Efficient Personalized Speech Enhancement Through Self-Supervised Learning
Aswin Sivaraman (Indiana University Bloomington); Minje Kim (Indiana University)
-
SPS
IEEE Members: $11.00
Non-members: $15.00
This work presents self-supervised learning methods for monaural speaker-specific (i.e., personalized) speech enhancement models. While general-purpose models must broadly address many speakers, personalized models can adapt to a particular speaker's voice, expecting to solve a narrower problem. Hence, personalization can achieve more optimal performance in addition to reducing computational complexity.

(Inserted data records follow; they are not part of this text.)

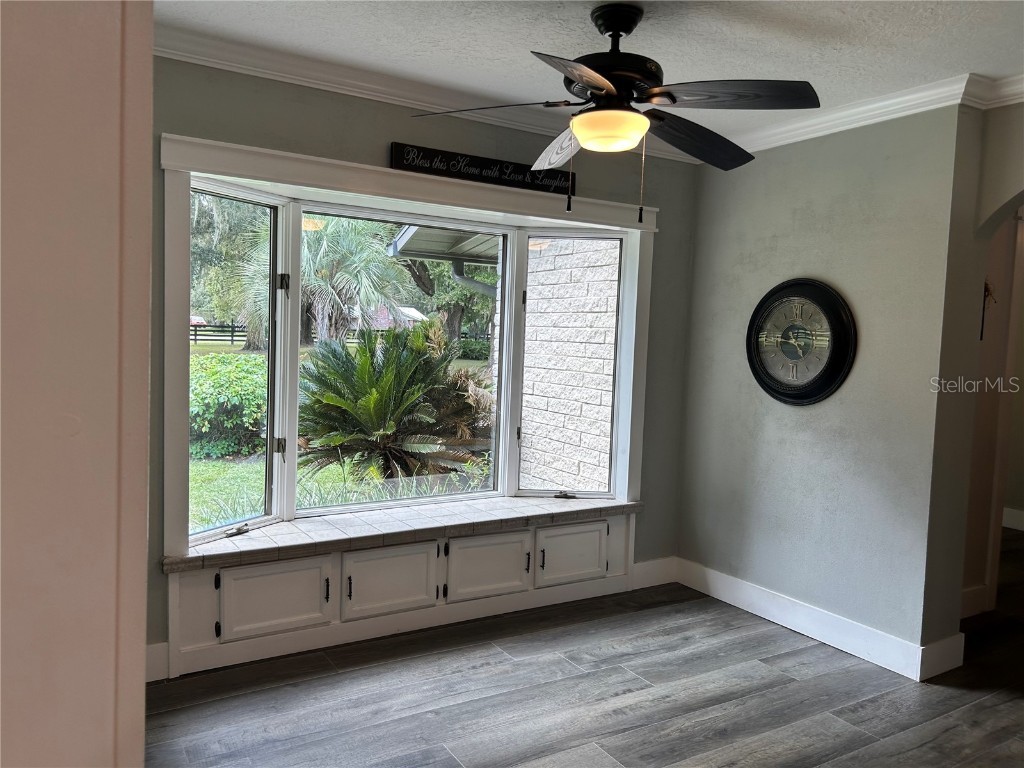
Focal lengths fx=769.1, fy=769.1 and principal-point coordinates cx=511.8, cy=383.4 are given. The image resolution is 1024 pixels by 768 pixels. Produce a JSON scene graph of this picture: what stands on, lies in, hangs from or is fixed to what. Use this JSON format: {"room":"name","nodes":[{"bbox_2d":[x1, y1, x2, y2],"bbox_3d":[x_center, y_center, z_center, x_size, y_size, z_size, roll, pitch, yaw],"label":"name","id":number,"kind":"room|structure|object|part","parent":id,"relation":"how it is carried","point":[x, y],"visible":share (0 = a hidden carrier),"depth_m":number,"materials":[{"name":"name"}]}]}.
{"room":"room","nodes":[
{"label":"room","id":0,"kind":"room"},
{"bbox_2d":[0,0,153,767],"bbox_3d":[-0.923,0.081,0.969,0.767,2.446,0.722,0,5,-32],"label":"left wall","id":1,"kind":"structure","parent":0,"point":[149,59],"depth_m":0.99,"materials":[{"name":"paint"}]},
{"bbox_2d":[145,53,694,681],"bbox_3d":[-0.518,-0.091,3.563,3.627,2.515,0.177,0,5,-32],"label":"window wall","id":2,"kind":"structure","parent":0,"point":[316,104],"depth_m":3.39,"materials":[{"name":"paint"}]},
{"bbox_2d":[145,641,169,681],"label":"baseboard","id":3,"kind":"structure","parent":2,"relation":"attached to","point":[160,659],"depth_m":3.00,"materials":[{"name":"white paint"}]},
{"bbox_2d":[163,129,655,558],"bbox_3d":[-0.353,-0.131,3.830,2.640,1.671,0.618,0,5,-32],"label":"bay window","id":4,"kind":"structure","parent":2,"relation":"in","point":[342,164],"depth_m":3.61,"materials":[{"name":"white"}]},
{"bbox_3d":[-1.218,-0.088,3.314,0.383,1.496,0.292,0,5,-32],"label":"pane","id":5,"kind":"part","parent":4,"relation":"part of","materials":[{"name":"glass"}]},
{"bbox_2d":[149,21,713,165],"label":"crown molding","id":6,"kind":"structure","parent":2,"relation":"attached to","point":[350,84],"depth_m":3.31,"materials":[{"name":"white paint"}]},
{"bbox_2d":[389,141,576,197],"bbox_3d":[-0.110,-0.994,3.601,0.970,0.116,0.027,0,5,-32],"label":"wall sign","id":7,"kind":"object","parent":2,"relation":"attached to","point":[458,162],"visible":0.96,"depth_m":3.54,"materials":[{"name":"black wood"}]},
{"bbox_2d":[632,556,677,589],"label":"baseboard","id":8,"kind":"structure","parent":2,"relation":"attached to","point":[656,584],"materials":[{"name":"white paint"}]},
{"bbox_2d":[140,532,1023,767],"bbox_3d":[1.999,1.363,2.531,8.375,0.100,5.462,0,5,-32],"label":"floor","id":9,"kind":"structure","parent":0,"point":[851,713],"depth_m":2.98,"materials":[{"name":"wood"}]},
{"bbox_2d":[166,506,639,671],"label":"window seat cabinet","id":10,"kind":"object","parent":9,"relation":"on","point":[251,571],"visible":0.78,"depth_m":3.46,"materials":[{"name":"white paint"}]},
{"bbox_3d":[-0.986,0.890,3.191,0.391,0.284,0.057,0,5,-32],"label":"cabinet door","id":11,"kind":"part","parent":10,"relation":"part of","materials":[{"name":"white paint"}]},
{"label":"handle","id":12,"kind":"part","parent":10,"relation":"part of","materials":[{"name":"black metal"}]},
{"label":"handle","id":13,"kind":"part","parent":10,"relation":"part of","materials":[{"name":"black metal"}]},
{"bbox_3d":[-0.552,0.880,3.439,0.386,0.285,0.056,0,5,-32],"label":"cabinet door","id":14,"kind":"part","parent":10,"relation":"part of","materials":[{"name":"white paint"}]},
{"bbox_2d":[161,495,645,572],"bbox_3d":[-0.382,0.673,3.728,2.421,0.057,0.446,0,5,-32],"label":"window sill","id":15,"kind":"structure","parent":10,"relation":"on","point":[263,545],"depth_m":3.51,"materials":[{"name":"grey tile"}]},
{"bbox_3d":[-0.118,0.878,3.690,0.397,0.276,0.060,0,5,-32],"label":"cabinet door","id":16,"kind":"part","parent":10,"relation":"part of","materials":[{"name":"white paint"}]},
{"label":"handle","id":17,"kind":"part","parent":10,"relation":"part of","materials":[{"name":"black metal"}]},
{"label":"handle","id":18,"kind":"part","parent":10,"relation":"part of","materials":[{"name":"black metal"}]},
{"bbox_3d":[0.304,0.875,3.950,0.373,0.264,0.058,0,5,-32],"label":"cabinet door","id":19,"kind":"part","parent":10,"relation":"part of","materials":[{"name":"white paint"}]},
{"bbox_2d":[157,0,1022,149],"bbox_3d":[0.669,-1.213,1.764,4.762,0.113,4.162,0,5,-32],"label":"ceiling","id":20,"kind":"structure","parent":0,"point":[972,57],"depth_m":2.77,"materials":[{"name":"white paint"}]},
{"bbox_2d":[410,2,818,221],"bbox_3d":[0.350,-0.890,2.541,1.281,0.688,1.264,3,4,13],"label":"ceiling fan","id":21,"kind":"object","parent":20,"relation":"hanging from","point":[609,89],"visible":0.99,"depth_m":2.45,"materials":[{"name":"black metal"}]},
{"bbox_3d":[-0.076,-0.884,2.508,0.458,0.059,0.410,0,5,-32],"label":"blade","id":22,"kind":"part","parent":21,"relation":"part of","materials":[{"name":"black wood"}]},
{"bbox_3d":[0.197,-0.865,2.826,0.234,0.094,0.562,1,4,-13],"label":"blade","id":23,"kind":"part","parent":21,"relation":"part of","materials":[{"name":"wood"}]},
{"bbox_3d":[0.201,-0.824,2.104,0.315,0.050,0.517,5,5,37],"label":"blade","id":24,"kind":"part","parent":21,"relation":"part of","materials":[{"name":"black wood"}]},
{"bbox_3d":[0.333,-1.033,2.557,0.322,0.411,0.327,0,5,-32],"label":"motor housing","id":25,"kind":"part","parent":21,"relation":"part of","materials":[{"name":"black metal"}]},
{"bbox_3d":[0.644,-0.864,2.745,0.565,0.085,0.330,0,5,-32],"label":"blade","id":26,"kind":"part","parent":21,"relation":"part of","materials":[{"name":"wood"}]},
{"bbox_3d":[0.646,-0.870,2.341,0.435,0.053,0.414,0,5,-32],"label":"blade","id":27,"kind":"part","parent":21,"relation":"part of","materials":[{"name":"wood"}]},
{"bbox_2d":[677,104,980,675],"bbox_3d":[1.456,-0.038,3.866,0.190,2.485,1.566,0,5,-32],"label":"right wall","id":28,"kind":"structure","parent":0,"point":[772,207],"depth_m":3.56,"materials":[{"name":"grey paint"}]},
{"bbox_2d":[745,278,855,405],"bbox_3d":[1.374,-0.203,3.739,0.066,0.625,0.606,0,5,-32],"label":"wall clock","id":29,"kind":"object","parent":28,"relation":"attached to","point":[755,371],"visible":1,"depth_m":3.71,"materials":[{"name":"black"}]},
{"bbox_2d":[672,557,962,681],"bbox_3d":[1.425,1.138,3.750,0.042,0.134,1.629,0,5,-32],"label":"baseboard","id":30,"kind":"structure","parent":28,"relation":"attached to","point":[757,612],"depth_m":3.66,"materials":[{"name":"white paint"}]},
{"bbox_2d":[718,72,1023,158],"bbox_3d":[1.789,-1.159,3.037,0.525,0.094,2.895,0,5,-32],"label":"crown molding","id":31,"kind":"structure","parent":28,"relation":"attached to","point":[868,121],"depth_m":3.36,"materials":[{"name":"white paint"}]},
{"bbox_2d":[958,117,1023,621],"bbox_3d":[2.624,0.014,4.066,0.950,2.426,0.314,0,5,-32],"label":"hallway wall","id":32,"kind":"structure","parent":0,"point":[976,553],"depth_m":4.06,"materials":[{"name":"beige paint"}]},
{"bbox_2d":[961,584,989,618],"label":"baseboard","id":33,"kind":"structure","parent":32,"relation":"attached to","point":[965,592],"depth_m":4.02,"materials":[{"name":"white paint"}]},
{"bbox_2d":[980,280,996,339],"bbox_3d":[2.399,-0.383,3.904,0.117,0.340,0.102,0,5,-32],"label":"wall ornament","id":34,"kind":"object","parent":32,"relation":"attached to","point":[986,289],"visible":0.58,"depth_m":3.90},
{"bbox_2d":[1002,506,1023,531],"bbox_3d":[4.120,1.080,5.728,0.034,0.139,1.727,0,5,-32],"label":"baseboard","id":35,"kind":"structure","parent":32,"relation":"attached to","point":[1014,510],"depth_m":6.04,"materials":[{"name":"white paint"}]},
{"label":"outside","id":36,"kind":"structure","parent":0,"visible":0},
{"bbox_2d":[190,342,493,531],"label":"lawn","id":37,"kind":"structure","parent":36,"point":[200,465],"depth_m":9.06,"materials":[{"name":"green plant"}]},
{"bbox_2d":[190,322,246,344],"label":"fence","id":38,"kind":"object","parent":37,"relation":"on","point":[232,336],"visible":0.27,"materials":[{"name":"wood"}]},
{"bbox_2d":[189,354,267,459],"bbox_3d":[-3.975,0.275,9.667,2.598,1.296,1.687,0,5,-32],"label":"hedge","id":39,"kind":"object","parent":37,"relation":"on","point":[210,379],"visible":0.43,"depth_m":9.25,"materials":[{"name":"green plant"}]},
{"bbox_2d":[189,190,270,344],"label":"tree","id":40,"kind":"object","parent":37,"relation":"on","point":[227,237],"visible":0.3,"materials":[{"name":"green plant"}]},
{"bbox_2d":[235,215,408,349],"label":"palm tree","id":41,"kind":"object","parent":37,"relation":"on","point":[323,250],"visible":0.66,"materials":[{"name":"green plant"}]},
{"bbox_2d":[297,323,489,482],"bbox_3d":[-1.105,0.278,6.962,2.016,1.604,2.088,0,5,-32],"label":"sago palm","id":42,"kind":"object","parent":37,"relation":"on","point":[380,388],"visible":0.93,"depth_m":6.62,"materials":[{"name":"green plant"}]},
{"bbox_2d":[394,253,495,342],"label":"tree","id":43,"kind":"object","parent":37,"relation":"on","point":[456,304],"visible":0.31,"materials":[{"name":"green plant"}]},
{"bbox_2d":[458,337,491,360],"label":"bush","id":44,"kind":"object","parent":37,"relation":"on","point":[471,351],"visible":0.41,"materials":[{"name":"green plant"}]},
{"bbox_2d":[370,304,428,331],"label":"building","id":45,"kind":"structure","parent":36,"point":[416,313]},
{"bbox_2d":[518,238,619,490],"bbox_3d":[0.656,-0.345,6.581,0.298,3.581,2.036,0,5,-32],"label":"brick wall","id":46,"kind":"structure","parent":36,"point":[531,328],"depth_m":6.59,"materials":[{"name":"brick"}]},
{"bbox_2d":[388,224,501,265],"bbox_3d":[0.276,-1.424,7.209,2.267,0.612,2.210,0,5,-32],"label":"roof eave","id":47,"kind":"object","parent":46,"relation":"attached to","point":[399,246],"visible":0.28,"depth_m":7.22},
{"bbox_2d":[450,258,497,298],"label":"downspout","id":48,"kind":"object","parent":47,"relation":"attached to","point":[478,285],"visible":0.28,"depth_m":8.55,"materials":[{"name":"grey metal"}]}
]}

However, naive personalization methods can inconveniently require clean speech from the target user, e.g., due to subpar recording conditions. To this end, we pose personalization as either a zero-shot task, in which no clean speech of the target speaker is used, or a few-shot learning task, which is to minimize the duration of the clean speech used for transfer learning. With this paper, we propose self-supervised learning methods as a solution to both zero- and few-shot personalization tasks. The proposed methods learn the personalized speech features from unlabeled data (i.e., in-the-wild noisy recordings from the target user) rather than from the clean sources. We investigate three different self-supervised learning mechanisms. We set up a pseudo speech enhancement problem as a pretext task, which pretrains the models to estimate noisy speech as if it were the clean target. Contrastive learning and data purification methods regularize the loss function of the pseudo enhancement problem, overcoming the limitations of learning from unlabeled data. We assess our methods by personalizing the well-known ConvTasNet architecture to twenty different target speakers. The results show that self-supervision-based personalization improves the original ConvTasNet's enhancement quality with fewer model parameters and less clean data from the target user.